Felices los felices

Julio César Londoño
21 de abril de 2018 - 05:30 a. m.

En una columna reciente, Mauricio García Villegas comentó las paradojas de la riqueza y la felicidad. Dijo que, a pesar de nuestra debilidad por el oro, un padre prefiere que su hijo sea pobre y feliz, no infeliz y rico. Todos los días nos repetimos que la salud es la única riqueza. ¿Para qué sirve el oro sin salud? Voltaire ponía en la cima de la pirámide la sabiduría. Quién quiere ser un bobo feliz, solía preguntarse, filosófico, echado sobre el regazo de señoras inteligentes y casadas.

Un poco antes, Erasmo había demostrado que la sabiduría era una necedad, un bostezo largo, y que la estupidez era un requisito sine qua non de la felicidad.

En las redes sociales reina la ternura. ¿De qué sirve el oro, la salud y la sabiduría si no hay amor?, preguntan los videos mientras una pareja flota, tomada de las manos, sobre los trigales de Schubert y el amor. El amor es una suerte de aleph, el punto que contiene todos los puntos, el norte óptico donde convergen los ojos de Magdalena y Jesús, de Petro y Fajardo.

La paradoja estriba en que el oro pierde todas las batallas, pero gana la guerra. En la práctica, la gente sacrifica lo que sea, la felicidad, la hija, la sabiduría, la salud y el amor en los altares de Baal. El razonamiento es breve: si tengo oro en la bolsa, puedo contratar sabios, médicos y mujeres amorosas, y ser feliz.

Los románticos saben que el oro no puede comprar nada.

Los bárbaros ya lo compraron todo.

Quizá no haya una palabra más pronunciada que la felicidad. Es ñoña y popular. ¡Los países desarrollados tienen ministerios de la felicidad! Hasta Venezuela tiene uno. Hace 50 años el mundo era más sensato: los líderes y los gobiernos medían índices de bienestar y ahí se detenían, comprendiendo, sabios, que las dichas y las desdichas privadas no eran asunto de su incumbencia

De la escasez del corazón habla la boca, dice el proverbio. Cuando la palabra honestidad o la palabra paz se pronuncian con frecuencia, significa que la honestidad y la paz escasean. Si la industria del entretenimiento es tan próspera es porque el mundo es aburrido. Es por eso que uno se aferra a lo que sea, por ejemplo a Netflix; o se casa. “No nos une el amor sino el espanto, será por eso que la quiero tanto”.

Si la felicidad está en boca de todos, es porque la desdicha cunde... ¡por fortuna! No hay nada más insoportable que las personas felices.

****************

TAREAS REQUERIDAS:
(1) Resume la columna en dos oraciones.
(2) Copia de nuevo el fragmento de la columna que va desde "La paradoja estriba" hasta "y ser feliz.", ambos incluidos, pero cambia "Baal" por "Mammón".

Datos recopilados
****************

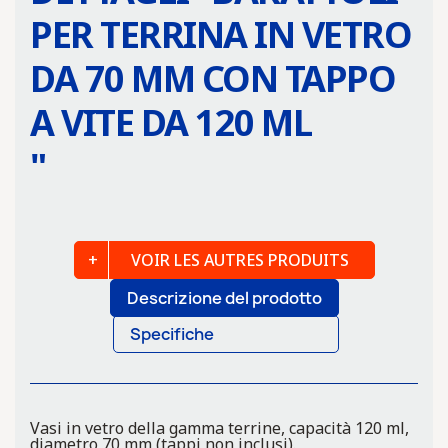
PER TERRINA IN VETRO
DA 70 MM CON TAPPO
A VITE DA 120 ML
"
VOIR LES AUTRES PRODUITS
Descrizione del prodotto
Specifiche
Vasi in vetro della gamma terrine, capacità 120 ml,
diametro 70 mm (tappi non inclusi).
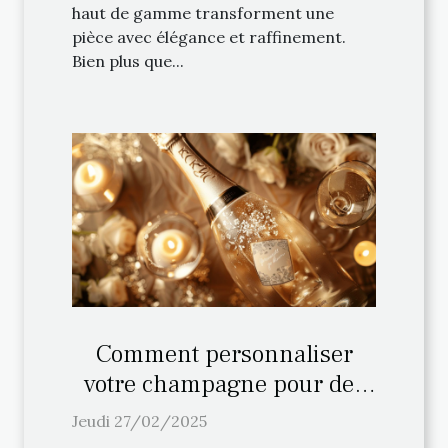
haut de gamme transforment une
pièce avec élégance et raffinement.
Bien plus que...
Comment personnaliser
votre champagne pour des
occasions spéciales
Jeudi 27/02/2025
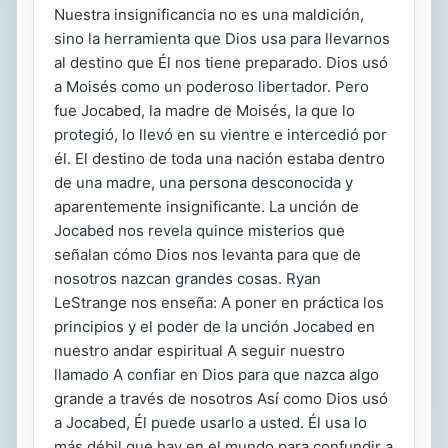
Nuestra insignificancia no es una maldición,
sino la herramienta que Dios usa para llevarnos
al destino que Él nos tiene preparado. Dios usó
a Moisés como un poderoso libertador. Pero
fue Jocabed, la madre de Moisés, la que lo
protegió, lo llevó en su vientre e intercedió por
él. El destino de toda una nación estaba dentro
de una madre, una persona desconocida y
aparentemente insignificante. La unción de
Jocabed nos revela quince misterios que
señalan cómo Dios nos levanta para que de
nosotros nazcan grandes cosas. Ryan
LeStrange nos enseña: A poner en práctica los
principios y el poder de la unción Jocabed en
nuestro andar espiritual A seguir nuestro
llamado A confiar en Dios para que nazca algo
grande a través de nosotros Así como Dios usó
a Jocabed, Él puede usarlo a usted. Él usa lo
más débil que hay en el mundo para confundir a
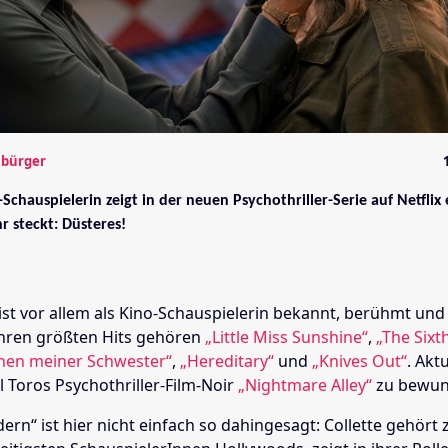
mbürger
chauspielerin zeigt in der neuen Psychothriller-Serie auf Netflix
r steckt: Düsteres!
 ist vor allem als Kino-Schauspielerin bekannt, berühmt und
 ihren größten Hits gehören
„Little Miss Sunshine“
,
„The Sixt
hen meiner Schwester“
,
„Hereditary“
und
„Knives Out“
. Aktu
 Toros Psychothriller-Film-Noir
„Nightmare Alley“
zu bewun
n“ ist hier nicht einfach so dahingesagt: Collette gehört 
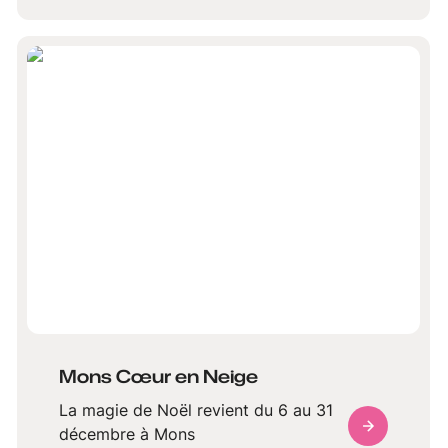
Mons.
Mons Cœur en Neige
La magie de Noël revient du 6 au 31
décembre à Mons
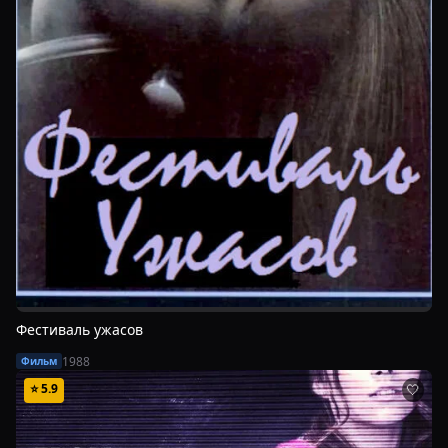
Фестиваль ужасов
1988
Фильм
⭐
5.9
🤍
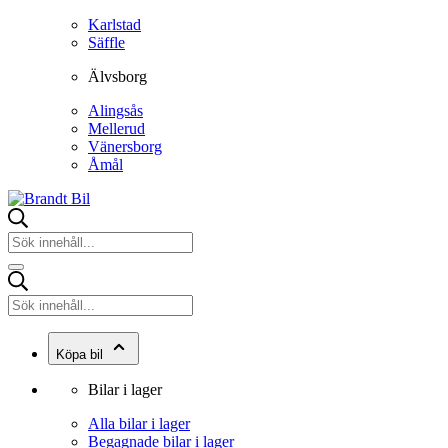
Karlstad
Säffle
Älvsborg
Alingsås
Mellerud
Vänersborg
Åmål
Köpa bil
Bilar i lager
Alla bilar i lager
Begagnade bilar i lager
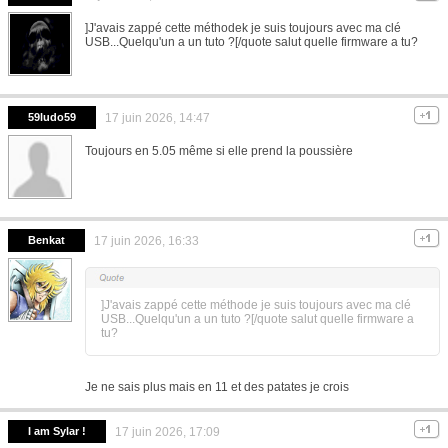
]J'avais zappé cette méthodek je suis toujours avec ma clé
USB...Quelqu'un a un tuto ?[/quote salut quelle firmware a tu?
59ludo59
17 juin 2026, 14:47
Toujours en 5.05 même si elle prend la poussière
Benkat
17 juin 2026, 16:33
]J'avais zappé cette méthode je suis toujours avec ma clé
USB...Quelqu'un a un tuto ?[/quote salut quelle firmware a
tu?
Je ne sais plus mais en 11 et des patates je crois
I am Sylar !
17 juin 2026, 17:09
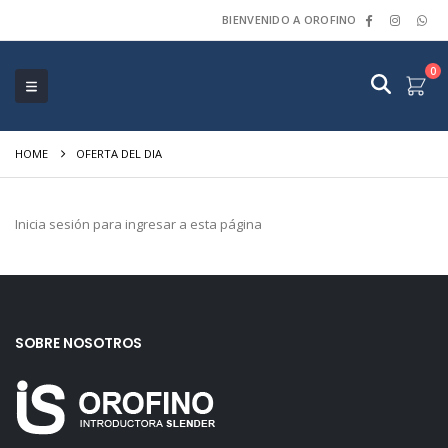
BIENVENIDO A OROFINO
0
HOME
OFERTA DEL DIA
Inicia sesión para ingresar a esta página
SOBRE NOSOTROS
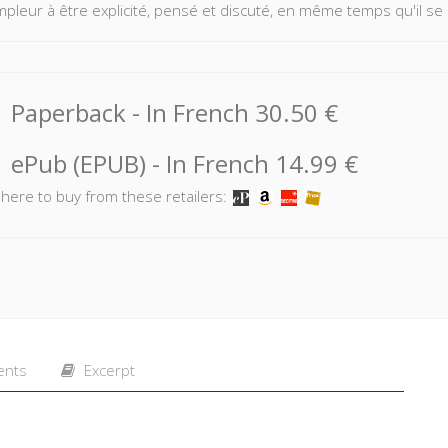
mpleur à être explicité, pensé et discuté, en même temps qu'il se 
Paperback
- In French
30.50 €
ePub (EPUB)
- In French
14.99 €
k here to buy from these retailers:
ents
Excerpt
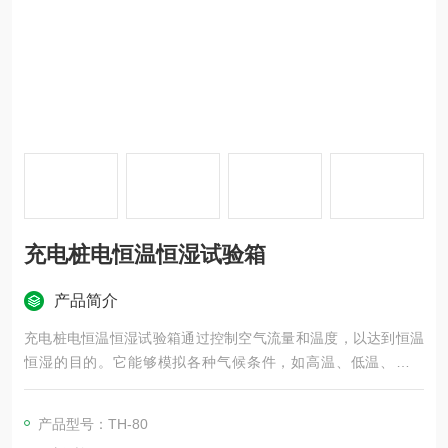
充电桩电恒温恒湿试验箱
产品简介
充电桩电恒温恒湿试验箱通过控制空气流量和温度，以达到恒温
恒湿的目的。它能够模拟各种气候条件，如高温、低温、高湿
度、低湿度等，以检测材料、产品在不同环境下的性能变化。这
种设备广泛应用于电子、电器、手机、通讯、仪表、车辆、塑胶
产品型号：TH-80
制品、金属、食品、化学、建材、医疗、航天等领域，用于测试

****************

RESPUESTAS POR NÚMERO:
(1) La columna repasa lo que suele ponerse por encima del oro, como la salud, la sabiduría y el amor, y sostiene que el oro pierde todas las batallas pero gana la guerra, porque en la práctica la gente sacrifica lo que sea en los altares de Baal. También afirma que, si la felicidad está en boca de todos, es porque la desdicha cunde, ya que de la escasez del corazón habla la boca.

(2)
La paradoja estriba en que el oro pierde todas las batallas, pero gana la guerra. En la práctica, la gente sacrifica lo que sea, la felicidad, la hija, la sabiduría, la salud y el amor en los altares de Mammón. El razonamiento es breve: si tengo oro en la bolsa, puedo contratar sabios, médicos y mujeres amorosas, y ser feliz.